My embroidery and creative stitching experiences.

Archive for the ‘Distant Stitch’ Category

Unit 9 Finished Piece iii

The Finished article? Maybe not!

Defining shapes and patterns   Coloured sketch using fibre pens  Coloured sketch using pastel pencils

Woven Wall stitching.

After 3 preliminary sketches I have begun my  woven wall sample but it is not really going well, I think it is boring looking! I usually work by first looking at and thinking about different stitches and how I can use them, then baring in mind the ideas I have in my head and on paper, I work on the final piece quite spontaneously, developing my ideas as I go. I have spent much more time planning and experimenting before beginning anything and perhaps this has been my downfall. Over-thinking!  Should I continue in the hope that it will get better? Yes or no?

If yes then …

What could I do to make it better?

Take away the stitches along the edges of the stitched areas? Add embellishments and/or use a greater variety of yarns etc?

Or no then…

What would I do differently?

Go back to the beginning? Noooooo!

Some of the above and/or  use a different support material? Plan less or more? Leave gaps between stitched areas and/or sew over stitched areas?

▶ **Data records**
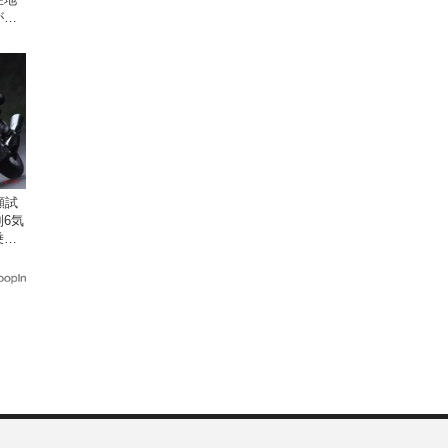
がめ
画付
顧試
6気
乗り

▶ **Activity**
In the stitching blog post, what does the writer suspect may have been their downfall with the woven wall sample?

▶ **Task solution**
Over-thinking: spending much more time planning and experimenting before beginning anything.